TASK OBJECTIVE – Copy the passage on the life cycles of tech executives from "The life cycles" to "in this model).".

EXCERPT TO READ –

........

The life cycles of tech executives

I often describe the evolution of a company as an upwards spiral: you keep progressing and you’re also on a continuous cycle of having to re-evaluate parts of the company for the next level. One of those evaluations is of executives and their ability to continue to lead the functions they are in charge of. Here’s a rough framework I’ve found helpful.

First, by “executives” I mean third line managers, that is people who manage people who manage people who manage individual contributors. Naturally this implies a stage and scale of company (things are much more hectic and fast paced at an earlier stage) and also functions (a VP-level IC hire doesn’t fit in this model).

Executives’ cycle is generally 2 years long and is divided into four 6-month phases (roughly similar to the forming-storming-norming-performing model of team building, another one of my favorites). The absolute length of the phases conforms to the speed of growth of the company but only by a bit – I’ve noticed the same at FraudSciences, Klarna, PayPal, and TrueAccord at different stages and velocities.

Stage 1: acclimation. The executive is settling in, learning the ropes, understanding where the bodies are buried. At this stage you’re either sighing a big sigh of relief because you’ve hired someone to take a huge chunk of work away or (hopefully rarely) get the sinking feeling that you hired the wrong person. This is the time to correct that mistake. Quick learning executives or ones putting out dumpster fires will have some positive effect even at this stage.

Stage 2: transformation. The executive learned the ropes and is starting to make changes. They may hire new people to replace non-scaling team members, cycle through talent, re-negotiate operating mechanisms with you, and so on. This is when you start seeing their playbook in action, and the seeds of future performance are planted. This is also when this exec will be torched on Glassdoor or in exit interviews for “not getting it”. This is not necessarily a bad signal.

........

(Stored data entries)
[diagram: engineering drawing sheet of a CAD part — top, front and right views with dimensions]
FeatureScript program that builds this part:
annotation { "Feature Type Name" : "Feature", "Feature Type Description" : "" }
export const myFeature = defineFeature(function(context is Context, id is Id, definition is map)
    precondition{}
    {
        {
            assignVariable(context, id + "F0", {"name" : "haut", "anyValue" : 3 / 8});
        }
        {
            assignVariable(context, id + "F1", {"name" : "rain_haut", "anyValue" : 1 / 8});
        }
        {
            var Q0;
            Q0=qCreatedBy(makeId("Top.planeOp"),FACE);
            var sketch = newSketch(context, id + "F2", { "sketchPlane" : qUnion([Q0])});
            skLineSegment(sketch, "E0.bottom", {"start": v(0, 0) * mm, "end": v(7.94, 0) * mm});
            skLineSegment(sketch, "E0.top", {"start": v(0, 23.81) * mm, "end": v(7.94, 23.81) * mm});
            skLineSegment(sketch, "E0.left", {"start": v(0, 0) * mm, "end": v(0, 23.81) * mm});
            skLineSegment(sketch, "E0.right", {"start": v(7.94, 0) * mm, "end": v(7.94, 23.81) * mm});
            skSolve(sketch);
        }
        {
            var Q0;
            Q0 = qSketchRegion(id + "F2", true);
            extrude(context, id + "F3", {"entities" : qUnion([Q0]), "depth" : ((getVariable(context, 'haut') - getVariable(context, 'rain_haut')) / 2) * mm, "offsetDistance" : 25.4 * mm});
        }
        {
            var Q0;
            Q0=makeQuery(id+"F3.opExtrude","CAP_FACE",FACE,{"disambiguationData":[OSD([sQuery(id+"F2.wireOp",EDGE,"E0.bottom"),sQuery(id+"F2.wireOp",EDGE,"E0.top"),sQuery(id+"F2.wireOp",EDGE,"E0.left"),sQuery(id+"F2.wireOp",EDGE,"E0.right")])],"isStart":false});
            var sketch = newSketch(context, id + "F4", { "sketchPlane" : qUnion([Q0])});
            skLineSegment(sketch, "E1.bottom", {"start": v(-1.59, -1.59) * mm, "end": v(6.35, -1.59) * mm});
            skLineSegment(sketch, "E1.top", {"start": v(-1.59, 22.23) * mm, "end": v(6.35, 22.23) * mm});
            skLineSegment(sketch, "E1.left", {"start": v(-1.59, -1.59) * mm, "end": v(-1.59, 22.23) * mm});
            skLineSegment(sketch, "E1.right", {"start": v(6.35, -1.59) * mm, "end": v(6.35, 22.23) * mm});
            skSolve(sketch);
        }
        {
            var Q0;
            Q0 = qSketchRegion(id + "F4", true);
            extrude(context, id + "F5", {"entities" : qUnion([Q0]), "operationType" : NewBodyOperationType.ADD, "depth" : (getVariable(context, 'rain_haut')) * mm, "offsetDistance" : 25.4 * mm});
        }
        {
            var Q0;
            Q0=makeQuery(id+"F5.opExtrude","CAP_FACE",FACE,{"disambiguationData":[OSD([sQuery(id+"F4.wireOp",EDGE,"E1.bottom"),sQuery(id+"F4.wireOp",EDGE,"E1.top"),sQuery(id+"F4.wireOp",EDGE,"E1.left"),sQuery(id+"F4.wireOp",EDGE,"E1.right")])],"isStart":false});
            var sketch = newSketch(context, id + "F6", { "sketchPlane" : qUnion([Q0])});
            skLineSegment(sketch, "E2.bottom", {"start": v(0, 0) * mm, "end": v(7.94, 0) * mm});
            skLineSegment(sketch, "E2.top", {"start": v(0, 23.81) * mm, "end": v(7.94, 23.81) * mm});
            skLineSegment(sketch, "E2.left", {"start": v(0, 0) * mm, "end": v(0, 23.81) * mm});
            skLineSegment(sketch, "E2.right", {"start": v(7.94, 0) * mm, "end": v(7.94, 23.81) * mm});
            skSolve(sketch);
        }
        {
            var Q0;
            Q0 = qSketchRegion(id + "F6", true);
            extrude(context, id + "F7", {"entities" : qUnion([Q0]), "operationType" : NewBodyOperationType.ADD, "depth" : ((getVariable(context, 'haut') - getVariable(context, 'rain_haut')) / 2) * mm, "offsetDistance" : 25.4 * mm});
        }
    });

........

ANSWER TO THIS TASK –
The life cycles of tech executives

I often describe the evolution of a company as an upwards spiral: you keep progressing and you’re also on a continuous cycle of having to re-evaluate parts of the company for the next level. One of those evaluations is of executives and their ability to continue to lead the functions they are in charge of. Here’s a rough framework I’ve found helpful.

First, by “executives” I mean third line managers, that is people who manage people who manage people who manage individual contributors. Naturally this implies a stage and scale of company (things are much more hectic and fast paced at an earlier stage) and also functions (a VP-level IC hire doesn’t fit in this model).